Shape and size matter

SCORE researchers next turned their attention to shape. “It turns out you can't just stick any C-shaped meniscal tissue into a knee. Even current techniques using x-rays of donors and patients to try to get as close a match as possible come up short: the criteria used to clinically select menisci from cadavers include length and width of the bones, but not the height (e.g. variation of thickness) of the meniscus, which turns out to be critical.

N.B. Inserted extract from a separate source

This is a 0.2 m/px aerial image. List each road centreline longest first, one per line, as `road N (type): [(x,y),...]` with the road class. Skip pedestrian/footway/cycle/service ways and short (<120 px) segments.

“Small changes in dimension, even just 10% mess things up,” says D'Lima. “If the outer edge of the meniscus is too thick or too thin, when you run the FEA analysis you see excessive stress creep in. Nature gets it right during development because everything — bones, ligaments, and cartilage — grows to fit each individual.”

Evaluating best fixes

The third research challenge for the SCORE group was the question of how best to fix a replacement meniscus in place in its new knee environment. Surgeons currently favor two methods for allografts: One is to implant a cadaver meniscus, complete with accompanying bone blocks at its edges, directly into holes drilled into the recipient's own leg bones. This process requires complicated surgery with significant after-pain and rehabilitation.

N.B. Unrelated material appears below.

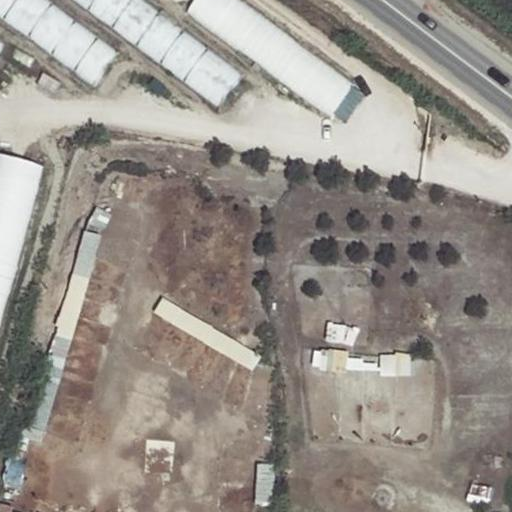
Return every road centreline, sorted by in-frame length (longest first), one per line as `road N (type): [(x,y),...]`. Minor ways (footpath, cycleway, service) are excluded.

Another method is to stitch the horns of the cadaver meniscus to small holes in the recipient's bone, which involves a surgeon viewing the site through an arthroscope and working with tiny incisions. The SCORE group researched all commercially available suture materials to get strength and stiffness data and incorporated ‘virtual stitches’ into their FEA knee models to study the contact stresses. They determined that a suture stiffness of about 50 Newtons per millimeter approached the performance of bone plugs. “So you can get the same mechanical fixation with less invasive surgery,” says D'Lima.

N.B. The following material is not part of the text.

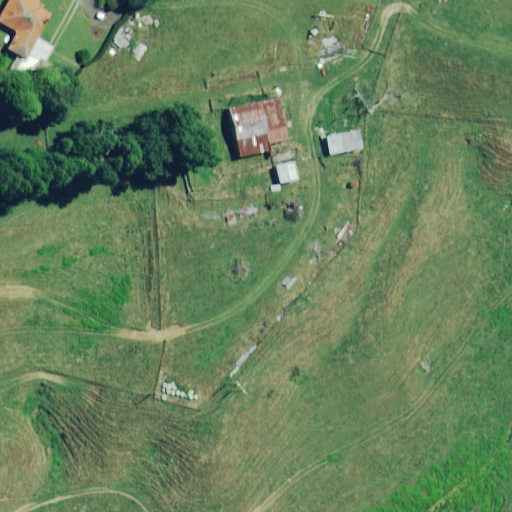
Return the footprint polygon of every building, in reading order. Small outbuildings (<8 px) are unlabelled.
[(0,0),(0,27),(9,32),(13,25),(30,34),(41,13),(31,7),(33,3),(27,0),(0,0)] [(13,25),(9,32),(0,48),(0,49),(17,58),(19,54),(28,38),(30,34),(13,25)] [(45,47),(28,38),(19,54),(32,61),(36,64),(37,61),(45,47)] [(45,65),(37,61),(36,64),(32,61),(23,78),(34,84),(45,65)] [(269,99),(221,111),(233,157),(281,145),(269,99)] [(355,130),(316,136),(319,154),(358,148),(355,130)] [(286,161),(268,165),(271,183),(290,179),(286,161)]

To generate and explore the algorithms that best describe the ‘perfect’ meniscus for a single patient, D'Lima's group is employing SIMULIA's Isight for simulation process automation and design optimization.

“We're using it to optimize the material properties and shape of the meniscus,” says D'Lima. “With our experimental data, we can keep changing the characteristics of our finite element model until we identify that particular complex material model that satisfies all our conditions.”

Smart FEA looks promising

As for the final question about future wear and damage of any meniscus, original or replacement, D'Lima is looking to apply Abaqus FEA to “mechanobiology,” the study of how biological tissues respond to mechanical forces. “We have an entire laboratory looking at how cartilage cells respond to mechanical stimulus,” he says. Earlier work demonstrated that, at lower stresses (such as walking), cells produce new tissue-forming proteins. At higher levels (damage in a car accident or perhaps even too much golf) the cells shut down and start secreting proteins that actually break down the tissue.

“We want to predict how your meniscus will behave, and how its cells change properties, under different stresses,” says D'Lima. “To model such processes, we are hoping to work with SIMULIA to develop ‘smart’ FEA elements that would both ‘sense’ stresses and change their mechanical properties as a result.” In the meantime, D'Lima says, it appears that exercise — but not overexercise — is the best way to keep knee tissues healthy. For those who will need a meniscus, or even a whole knee replaced, today's technologies are leading to the most realistic spare parts possible.